If you want to eat fresh seafood, the most convenient way is to sit directly on the fishing boat and eat it while fishing; The next best thing to do is to wait on the shore and buy seafood that has just been caught by the fishing boat. But if we don't live in coastal areas, these ways are not convenient for modern people, and we can only go to the market or supermarket to buy. Then you will definitely be able to use the following tips:

1. Preferred live seafood. It is important to note that in live seafood it is also necessary to pay attention to their actions and reaction speeds. It can be lightly touched with a fish copy, whether it is fish, shrimp, crab or shellfish, those with faster action speed and quick response to external stimuli tend to have higher freshness.
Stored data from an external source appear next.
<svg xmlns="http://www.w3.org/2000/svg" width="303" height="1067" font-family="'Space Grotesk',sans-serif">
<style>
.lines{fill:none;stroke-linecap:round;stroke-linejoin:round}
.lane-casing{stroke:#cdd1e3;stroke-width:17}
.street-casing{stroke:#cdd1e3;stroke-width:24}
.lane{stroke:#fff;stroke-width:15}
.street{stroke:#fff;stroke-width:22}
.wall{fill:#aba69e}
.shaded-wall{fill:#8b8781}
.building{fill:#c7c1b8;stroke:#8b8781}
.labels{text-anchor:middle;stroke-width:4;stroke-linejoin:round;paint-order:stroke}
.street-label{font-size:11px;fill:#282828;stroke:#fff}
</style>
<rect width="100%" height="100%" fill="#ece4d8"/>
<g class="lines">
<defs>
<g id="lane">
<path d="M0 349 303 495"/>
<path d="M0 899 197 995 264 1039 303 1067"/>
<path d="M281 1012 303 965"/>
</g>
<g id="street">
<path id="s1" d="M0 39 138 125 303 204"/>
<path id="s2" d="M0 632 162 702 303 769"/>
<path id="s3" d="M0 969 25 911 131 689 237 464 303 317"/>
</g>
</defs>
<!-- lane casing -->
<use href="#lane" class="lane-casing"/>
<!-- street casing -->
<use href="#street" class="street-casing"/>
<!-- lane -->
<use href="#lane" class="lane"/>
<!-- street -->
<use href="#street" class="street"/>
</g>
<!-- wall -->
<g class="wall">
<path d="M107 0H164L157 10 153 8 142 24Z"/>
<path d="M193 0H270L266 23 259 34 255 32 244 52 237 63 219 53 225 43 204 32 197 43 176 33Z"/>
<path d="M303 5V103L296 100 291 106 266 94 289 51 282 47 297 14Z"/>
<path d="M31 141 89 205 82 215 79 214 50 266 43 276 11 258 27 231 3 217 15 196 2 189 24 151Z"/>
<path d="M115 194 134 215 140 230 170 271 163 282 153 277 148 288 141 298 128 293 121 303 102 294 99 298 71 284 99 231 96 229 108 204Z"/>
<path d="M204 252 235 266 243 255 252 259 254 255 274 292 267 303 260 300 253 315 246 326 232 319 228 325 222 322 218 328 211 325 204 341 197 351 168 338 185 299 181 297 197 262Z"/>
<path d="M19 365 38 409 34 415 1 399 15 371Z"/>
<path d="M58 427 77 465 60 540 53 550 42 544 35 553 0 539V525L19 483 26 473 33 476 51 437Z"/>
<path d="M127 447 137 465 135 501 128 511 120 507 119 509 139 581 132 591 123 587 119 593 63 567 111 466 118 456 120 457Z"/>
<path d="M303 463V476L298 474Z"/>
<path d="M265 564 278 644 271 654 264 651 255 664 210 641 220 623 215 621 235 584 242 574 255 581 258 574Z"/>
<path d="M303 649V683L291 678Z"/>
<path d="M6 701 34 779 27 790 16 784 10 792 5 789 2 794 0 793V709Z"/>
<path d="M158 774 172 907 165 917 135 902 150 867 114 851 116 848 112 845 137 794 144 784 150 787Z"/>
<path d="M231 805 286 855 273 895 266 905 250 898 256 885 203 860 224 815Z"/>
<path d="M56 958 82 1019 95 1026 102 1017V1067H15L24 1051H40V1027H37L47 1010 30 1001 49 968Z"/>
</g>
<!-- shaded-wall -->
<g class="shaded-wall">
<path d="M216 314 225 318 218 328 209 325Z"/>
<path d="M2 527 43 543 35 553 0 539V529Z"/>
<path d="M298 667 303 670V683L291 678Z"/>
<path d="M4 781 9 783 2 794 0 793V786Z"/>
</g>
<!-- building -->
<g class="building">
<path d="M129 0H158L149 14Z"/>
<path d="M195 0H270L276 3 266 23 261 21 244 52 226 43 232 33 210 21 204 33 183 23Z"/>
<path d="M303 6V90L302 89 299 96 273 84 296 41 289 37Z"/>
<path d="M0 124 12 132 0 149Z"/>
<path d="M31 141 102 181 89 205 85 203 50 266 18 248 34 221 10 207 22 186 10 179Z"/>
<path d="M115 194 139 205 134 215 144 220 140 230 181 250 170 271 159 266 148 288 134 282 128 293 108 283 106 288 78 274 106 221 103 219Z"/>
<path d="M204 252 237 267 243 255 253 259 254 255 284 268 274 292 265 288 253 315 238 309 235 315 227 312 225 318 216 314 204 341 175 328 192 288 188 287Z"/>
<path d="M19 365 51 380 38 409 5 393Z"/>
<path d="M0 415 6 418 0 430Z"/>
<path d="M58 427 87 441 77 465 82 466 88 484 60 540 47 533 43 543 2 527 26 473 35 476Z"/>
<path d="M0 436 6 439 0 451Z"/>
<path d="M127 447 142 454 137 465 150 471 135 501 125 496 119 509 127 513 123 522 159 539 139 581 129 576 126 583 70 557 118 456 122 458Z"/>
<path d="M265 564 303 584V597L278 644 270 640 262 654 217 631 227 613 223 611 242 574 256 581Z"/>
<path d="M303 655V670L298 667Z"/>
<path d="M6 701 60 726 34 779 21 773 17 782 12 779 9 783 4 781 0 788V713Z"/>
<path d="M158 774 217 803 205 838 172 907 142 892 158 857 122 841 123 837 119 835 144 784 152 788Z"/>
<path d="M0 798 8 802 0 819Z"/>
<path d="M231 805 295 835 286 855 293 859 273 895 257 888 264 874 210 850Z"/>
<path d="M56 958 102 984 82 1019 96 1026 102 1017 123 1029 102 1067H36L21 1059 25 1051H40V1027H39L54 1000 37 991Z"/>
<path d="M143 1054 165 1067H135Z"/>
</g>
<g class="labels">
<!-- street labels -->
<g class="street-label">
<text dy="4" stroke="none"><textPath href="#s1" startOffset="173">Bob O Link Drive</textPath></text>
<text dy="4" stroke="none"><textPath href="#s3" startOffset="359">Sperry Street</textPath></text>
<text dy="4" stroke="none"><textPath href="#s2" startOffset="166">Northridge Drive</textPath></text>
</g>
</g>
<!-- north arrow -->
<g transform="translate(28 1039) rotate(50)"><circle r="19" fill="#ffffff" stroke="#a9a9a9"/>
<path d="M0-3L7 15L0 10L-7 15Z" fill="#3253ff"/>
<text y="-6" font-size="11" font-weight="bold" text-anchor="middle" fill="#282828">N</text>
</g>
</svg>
2. Look at the quality of the meat. The meat is firm and elastic, and the tentacles are not sticky, indicating that the protein has not been broken down and the freshness of the seafood is higher.

3. Weigh the weight. When seafood dies, nutrients such as protein are broken down, which can reduce the weight of the seafood. Therefore, it is preferred that those of the same size seafood that are more "pressing" tend to be fresher.

4. Try not to buy too much, it is best to buy and eat now. In case you can't eat all the seafood you bought at home, you can also divide it into small portions and store it in the freezer compartment of the refrigerator. In this way, take one serving at a time to thaw, you can avoid the effect of repeated thawing and freezing on the quality of the meat.

Why is seafood not good when it dies? How to pick seafood? Learn in one article

By the way, finally a way to save money: quick-frozen seafood has almost no loss of nutrition compared to fresh seafood, and the freshness is also better maintained. The disadvantage is that seafood has a large water content, and it is easier to produce ice crystals during the freezing process, which affects the elasticity of the meat. However, considering that the quick-frozen seafood is easy to store and the price is much cheaper than that of fresh seafood, it is still worth recommending. For some seafood that does not have much impact on the taste after freezing, such as prawns, you can choose to freeze.

During the Mid-Autumn Festival, everyone takes this selection strategy to the supermarket to choose seafood for their families, and be prepared.